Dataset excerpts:
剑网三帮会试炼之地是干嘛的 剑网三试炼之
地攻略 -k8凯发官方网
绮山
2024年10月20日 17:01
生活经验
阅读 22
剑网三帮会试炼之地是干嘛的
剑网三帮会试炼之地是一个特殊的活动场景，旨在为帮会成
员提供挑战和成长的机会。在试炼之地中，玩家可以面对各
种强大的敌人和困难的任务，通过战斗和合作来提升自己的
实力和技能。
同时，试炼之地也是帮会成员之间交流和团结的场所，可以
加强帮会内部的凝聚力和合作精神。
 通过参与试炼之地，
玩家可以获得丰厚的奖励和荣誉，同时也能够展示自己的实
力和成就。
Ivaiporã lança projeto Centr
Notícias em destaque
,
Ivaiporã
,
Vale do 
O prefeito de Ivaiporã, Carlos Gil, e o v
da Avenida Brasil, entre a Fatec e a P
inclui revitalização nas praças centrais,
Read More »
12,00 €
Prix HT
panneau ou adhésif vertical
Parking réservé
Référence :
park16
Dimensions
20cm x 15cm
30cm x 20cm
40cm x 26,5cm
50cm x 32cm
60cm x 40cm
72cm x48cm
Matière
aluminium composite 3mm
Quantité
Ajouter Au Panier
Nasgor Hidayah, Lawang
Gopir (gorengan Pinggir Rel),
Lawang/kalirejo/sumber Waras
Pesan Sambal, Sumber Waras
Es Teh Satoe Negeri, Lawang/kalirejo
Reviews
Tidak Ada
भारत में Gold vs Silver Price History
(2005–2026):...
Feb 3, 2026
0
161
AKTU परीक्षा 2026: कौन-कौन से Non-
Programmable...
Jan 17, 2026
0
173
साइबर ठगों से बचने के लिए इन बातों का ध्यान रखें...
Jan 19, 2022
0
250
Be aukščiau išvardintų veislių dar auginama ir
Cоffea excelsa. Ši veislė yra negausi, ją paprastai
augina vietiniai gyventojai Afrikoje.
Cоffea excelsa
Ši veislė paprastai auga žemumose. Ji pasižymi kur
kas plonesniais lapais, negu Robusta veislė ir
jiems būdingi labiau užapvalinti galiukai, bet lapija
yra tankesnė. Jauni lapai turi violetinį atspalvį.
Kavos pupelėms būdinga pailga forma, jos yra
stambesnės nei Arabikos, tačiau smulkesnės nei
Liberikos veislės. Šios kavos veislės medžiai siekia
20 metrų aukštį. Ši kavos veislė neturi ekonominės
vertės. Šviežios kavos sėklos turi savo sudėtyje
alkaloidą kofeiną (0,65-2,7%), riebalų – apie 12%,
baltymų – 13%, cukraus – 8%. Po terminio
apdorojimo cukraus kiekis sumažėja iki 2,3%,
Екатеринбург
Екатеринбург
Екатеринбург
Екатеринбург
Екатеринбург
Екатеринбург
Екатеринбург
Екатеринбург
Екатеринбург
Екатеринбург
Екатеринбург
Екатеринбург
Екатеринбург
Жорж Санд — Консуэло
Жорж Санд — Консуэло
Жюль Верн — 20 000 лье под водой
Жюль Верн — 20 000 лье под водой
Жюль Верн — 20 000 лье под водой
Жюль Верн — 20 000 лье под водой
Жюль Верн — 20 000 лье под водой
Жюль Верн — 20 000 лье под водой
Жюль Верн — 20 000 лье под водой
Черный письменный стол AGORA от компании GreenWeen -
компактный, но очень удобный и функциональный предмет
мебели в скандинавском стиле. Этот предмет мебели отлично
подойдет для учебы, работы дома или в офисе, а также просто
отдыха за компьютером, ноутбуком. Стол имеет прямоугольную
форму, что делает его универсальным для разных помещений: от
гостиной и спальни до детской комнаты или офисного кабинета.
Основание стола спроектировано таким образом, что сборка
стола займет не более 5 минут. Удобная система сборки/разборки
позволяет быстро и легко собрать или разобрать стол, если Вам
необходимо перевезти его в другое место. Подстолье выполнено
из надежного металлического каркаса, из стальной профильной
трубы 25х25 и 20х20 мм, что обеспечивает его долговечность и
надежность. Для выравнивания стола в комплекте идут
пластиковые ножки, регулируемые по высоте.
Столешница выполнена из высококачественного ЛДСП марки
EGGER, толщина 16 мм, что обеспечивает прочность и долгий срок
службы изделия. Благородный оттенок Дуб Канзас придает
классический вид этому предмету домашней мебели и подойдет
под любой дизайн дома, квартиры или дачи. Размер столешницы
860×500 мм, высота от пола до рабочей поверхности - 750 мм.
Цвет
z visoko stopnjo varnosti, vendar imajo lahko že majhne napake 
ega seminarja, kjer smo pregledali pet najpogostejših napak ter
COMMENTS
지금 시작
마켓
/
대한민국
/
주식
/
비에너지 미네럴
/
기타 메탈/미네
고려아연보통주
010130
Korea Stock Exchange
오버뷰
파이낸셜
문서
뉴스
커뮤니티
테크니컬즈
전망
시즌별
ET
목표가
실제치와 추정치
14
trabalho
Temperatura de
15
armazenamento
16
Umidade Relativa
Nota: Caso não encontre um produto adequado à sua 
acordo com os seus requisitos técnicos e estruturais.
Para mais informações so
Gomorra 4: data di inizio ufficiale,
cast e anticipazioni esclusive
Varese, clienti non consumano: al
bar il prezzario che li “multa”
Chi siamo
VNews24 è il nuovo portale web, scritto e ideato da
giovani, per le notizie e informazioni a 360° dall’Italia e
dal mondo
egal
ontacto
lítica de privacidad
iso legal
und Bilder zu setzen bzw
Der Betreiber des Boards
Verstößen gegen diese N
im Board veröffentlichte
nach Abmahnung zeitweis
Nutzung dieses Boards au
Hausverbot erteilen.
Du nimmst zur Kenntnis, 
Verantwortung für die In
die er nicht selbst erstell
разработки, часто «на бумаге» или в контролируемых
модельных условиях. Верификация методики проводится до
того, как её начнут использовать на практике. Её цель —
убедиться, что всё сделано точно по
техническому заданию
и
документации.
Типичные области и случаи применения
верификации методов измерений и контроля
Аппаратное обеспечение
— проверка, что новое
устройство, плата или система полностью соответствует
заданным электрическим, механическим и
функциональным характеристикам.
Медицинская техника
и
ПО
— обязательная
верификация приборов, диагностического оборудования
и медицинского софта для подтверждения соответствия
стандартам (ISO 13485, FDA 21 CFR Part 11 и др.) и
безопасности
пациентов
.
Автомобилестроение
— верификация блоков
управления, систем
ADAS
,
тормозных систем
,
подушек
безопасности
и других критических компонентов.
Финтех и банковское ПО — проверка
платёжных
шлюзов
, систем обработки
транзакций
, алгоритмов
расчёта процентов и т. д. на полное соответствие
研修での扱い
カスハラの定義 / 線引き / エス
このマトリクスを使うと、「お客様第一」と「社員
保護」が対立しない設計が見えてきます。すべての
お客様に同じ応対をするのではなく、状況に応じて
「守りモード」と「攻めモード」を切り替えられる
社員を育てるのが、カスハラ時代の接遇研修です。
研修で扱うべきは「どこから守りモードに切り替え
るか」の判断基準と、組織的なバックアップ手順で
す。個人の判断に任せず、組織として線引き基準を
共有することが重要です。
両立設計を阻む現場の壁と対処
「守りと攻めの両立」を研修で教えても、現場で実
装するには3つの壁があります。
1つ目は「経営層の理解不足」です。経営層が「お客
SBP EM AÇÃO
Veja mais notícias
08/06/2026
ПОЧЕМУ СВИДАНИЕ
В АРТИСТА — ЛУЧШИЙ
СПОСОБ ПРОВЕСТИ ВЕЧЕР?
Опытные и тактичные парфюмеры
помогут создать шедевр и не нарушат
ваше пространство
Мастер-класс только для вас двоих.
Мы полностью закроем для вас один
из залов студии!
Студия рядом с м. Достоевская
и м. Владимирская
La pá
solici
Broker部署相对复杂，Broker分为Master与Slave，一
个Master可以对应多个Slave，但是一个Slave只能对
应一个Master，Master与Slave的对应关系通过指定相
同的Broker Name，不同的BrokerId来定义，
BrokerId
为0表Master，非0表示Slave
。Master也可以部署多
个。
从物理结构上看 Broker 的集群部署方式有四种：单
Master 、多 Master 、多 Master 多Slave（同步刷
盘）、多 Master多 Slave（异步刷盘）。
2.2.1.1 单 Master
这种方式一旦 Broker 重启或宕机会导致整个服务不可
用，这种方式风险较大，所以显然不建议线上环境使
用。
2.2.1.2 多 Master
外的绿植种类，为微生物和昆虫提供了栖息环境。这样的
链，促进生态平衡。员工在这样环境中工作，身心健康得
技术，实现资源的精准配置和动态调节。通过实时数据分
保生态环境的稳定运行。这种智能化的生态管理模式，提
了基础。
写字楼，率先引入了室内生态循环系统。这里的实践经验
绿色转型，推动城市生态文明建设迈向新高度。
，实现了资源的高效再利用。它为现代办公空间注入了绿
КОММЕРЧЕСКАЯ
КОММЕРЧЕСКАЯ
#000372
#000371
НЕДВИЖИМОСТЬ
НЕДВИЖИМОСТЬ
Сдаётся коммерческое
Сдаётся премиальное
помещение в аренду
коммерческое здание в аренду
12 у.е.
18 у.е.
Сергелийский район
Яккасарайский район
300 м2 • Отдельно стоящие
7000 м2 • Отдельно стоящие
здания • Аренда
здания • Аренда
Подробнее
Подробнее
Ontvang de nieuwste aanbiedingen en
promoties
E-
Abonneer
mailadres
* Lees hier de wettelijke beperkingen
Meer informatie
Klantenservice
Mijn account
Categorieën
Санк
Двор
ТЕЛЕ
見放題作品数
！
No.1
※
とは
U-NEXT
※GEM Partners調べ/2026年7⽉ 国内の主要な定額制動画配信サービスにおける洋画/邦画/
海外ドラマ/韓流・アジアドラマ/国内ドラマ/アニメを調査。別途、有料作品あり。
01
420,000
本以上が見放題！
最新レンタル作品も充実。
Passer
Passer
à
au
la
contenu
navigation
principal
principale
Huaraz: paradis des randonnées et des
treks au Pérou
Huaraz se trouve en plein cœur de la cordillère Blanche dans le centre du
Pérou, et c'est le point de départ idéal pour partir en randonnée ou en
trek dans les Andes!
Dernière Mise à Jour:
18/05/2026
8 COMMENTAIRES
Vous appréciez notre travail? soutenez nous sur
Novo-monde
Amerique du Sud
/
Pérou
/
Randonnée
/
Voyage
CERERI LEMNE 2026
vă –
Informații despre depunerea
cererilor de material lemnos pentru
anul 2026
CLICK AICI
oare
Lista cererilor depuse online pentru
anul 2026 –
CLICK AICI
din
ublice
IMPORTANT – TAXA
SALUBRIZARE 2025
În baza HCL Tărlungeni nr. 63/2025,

Exercise:
Locate every line in the rows above that contains the word "cererilor", and copy each of those lines. Treat uppercase and lowercase as different.

Exercise answer:
cererilor de material lemnos pentru
Lista cererilor depuse online pentru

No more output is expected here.